Mr. Dodge did not offer to tell Mr. Brackett where it was to be got, but he could have done so.

Mrs. Brackett had five hundred dollars in a savings-bank, which, in spite of his laziness, Brackett, with her help, had been able to save.

The two had decided that Mr. Dodge was on no account to know anything of this, as it might prevent his doing anything for them; but the old man had learned it indirectly; and the knowledge helped him to remain deaf to their application for assistance. So, when they pleaded poverty, he remained politely silent.

“Father,” said Brackett, “will you lend me fifty dollars for six weeks, till I’ve had a chance to sell some of my grain?”

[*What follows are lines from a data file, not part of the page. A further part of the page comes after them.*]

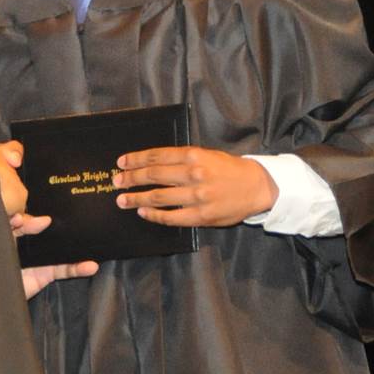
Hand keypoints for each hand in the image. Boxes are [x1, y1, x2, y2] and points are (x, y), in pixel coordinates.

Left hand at [9, 212, 98, 296]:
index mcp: (12, 232)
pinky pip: (64, 270)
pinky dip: (78, 268)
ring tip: (91, 241)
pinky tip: (90, 266)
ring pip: (60, 249)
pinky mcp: (45, 275)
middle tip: (74, 222)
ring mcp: (38, 259)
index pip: (28, 217)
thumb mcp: (3, 238)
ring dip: (76, 247)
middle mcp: (27, 244)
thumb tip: (44, 220)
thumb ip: (19, 227)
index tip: (46, 218)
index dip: (36, 214)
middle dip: (62, 226)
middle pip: (48, 231)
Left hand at [113, 146, 276, 227]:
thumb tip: (153, 164)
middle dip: (130, 178)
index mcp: (194, 155)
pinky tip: (142, 212)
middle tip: (116, 181)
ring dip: (136, 198)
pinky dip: (154, 215)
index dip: (136, 159)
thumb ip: (182, 159)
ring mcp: (197, 196)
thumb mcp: (207, 155)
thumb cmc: (229, 169)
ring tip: (122, 200)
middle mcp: (194, 174)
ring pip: (158, 197)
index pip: (157, 156)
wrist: (257, 186)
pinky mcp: (201, 216)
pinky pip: (171, 217)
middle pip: (153, 175)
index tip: (121, 162)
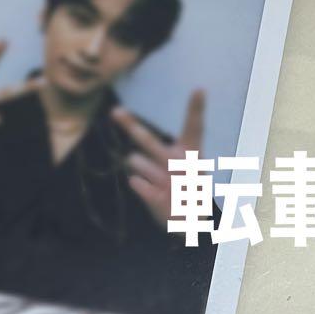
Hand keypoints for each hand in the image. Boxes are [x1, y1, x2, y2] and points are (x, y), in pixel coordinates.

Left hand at [111, 90, 205, 229]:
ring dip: (139, 167)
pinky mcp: (157, 198)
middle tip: (115, 111)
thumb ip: (152, 142)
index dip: (196, 108)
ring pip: (134, 162)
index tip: (199, 89)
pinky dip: (140, 185)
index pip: (195, 126)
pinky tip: (153, 192)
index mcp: (192, 153)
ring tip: (156, 179)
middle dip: (131, 127)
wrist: (190, 224)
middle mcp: (181, 164)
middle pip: (148, 141)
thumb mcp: (180, 161)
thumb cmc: (181, 183)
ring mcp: (169, 182)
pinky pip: (134, 182)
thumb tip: (118, 116)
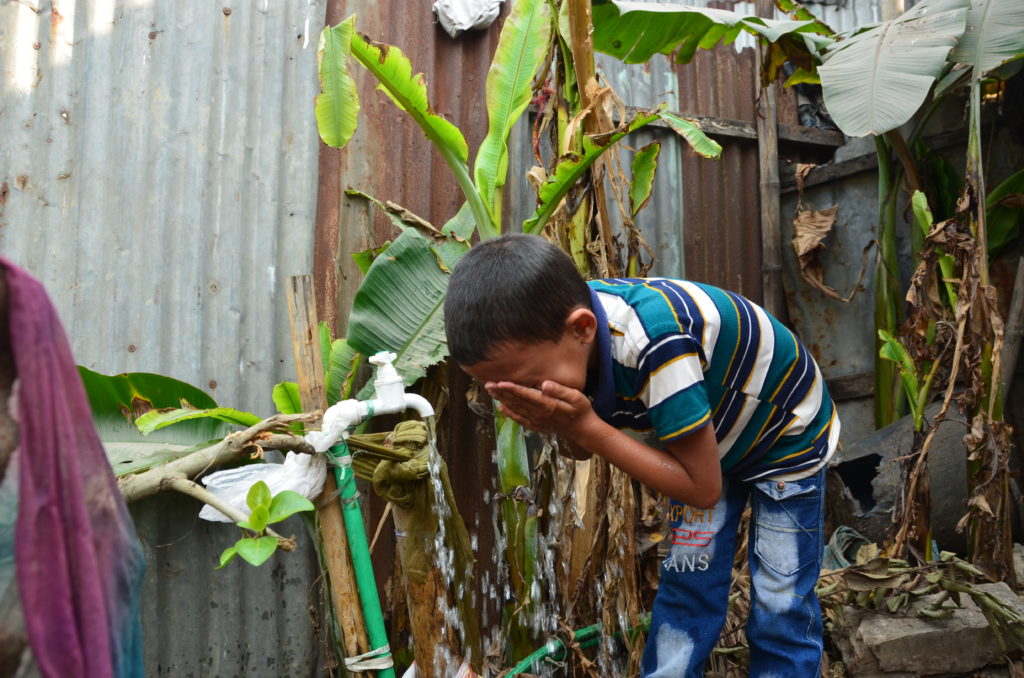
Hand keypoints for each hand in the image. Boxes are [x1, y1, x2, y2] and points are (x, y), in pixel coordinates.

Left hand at [484, 379, 600, 442]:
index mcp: (547, 406)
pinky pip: (520, 419)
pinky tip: (501, 408)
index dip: (512, 389)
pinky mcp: (536, 426)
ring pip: (516, 409)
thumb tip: (545, 384)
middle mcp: (539, 414)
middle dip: (501, 393)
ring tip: (491, 392)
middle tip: (488, 384)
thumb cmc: (581, 410)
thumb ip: (560, 390)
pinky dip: (509, 414)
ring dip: (502, 400)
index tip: (500, 382)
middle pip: (517, 402)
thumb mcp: (576, 397)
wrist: (583, 430)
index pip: (526, 395)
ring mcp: (536, 421)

Mr. Dodge knew very well from repeated experience that there wasn’t one chance in ten of any such loan being repaid to him. In fact, Brackett owed him, in the aggregate, nearly a thousand dollars, borrowed on just such conditions—to be repaid in six weeks.

“I think you must excuse me, Jeremiah,” said Simon Dodge, quietly.

“It would set me on my feet,” said Brackett.

As he leaned against the well curb in a languid attitude, it really seemed as if he needed somebody or something to set him on his feet.

“I think you will have to look for the money somewhere else,” replied his father-in-law.

“I thought you was having some interest coming in at this time, father.”

“Jeremiah, I gave you the farm, and with good management, you never need to borrow. It ought to support you handsomely, as it did me. I have told you that more than once.”

Simon Dodge left his son-in-law, and entered the house.

“How the old miser hangs on to his money!” growled Brackett. “He’s getting more and more selfish and mean as he grows older. I wish he’d make his will. If he should die now, I’m afraid them Eastern relatives would be after the property.”

Just then, however, his attention was drawn to a boy, with a bundle under his arm, who was entering the gate. It was Andy.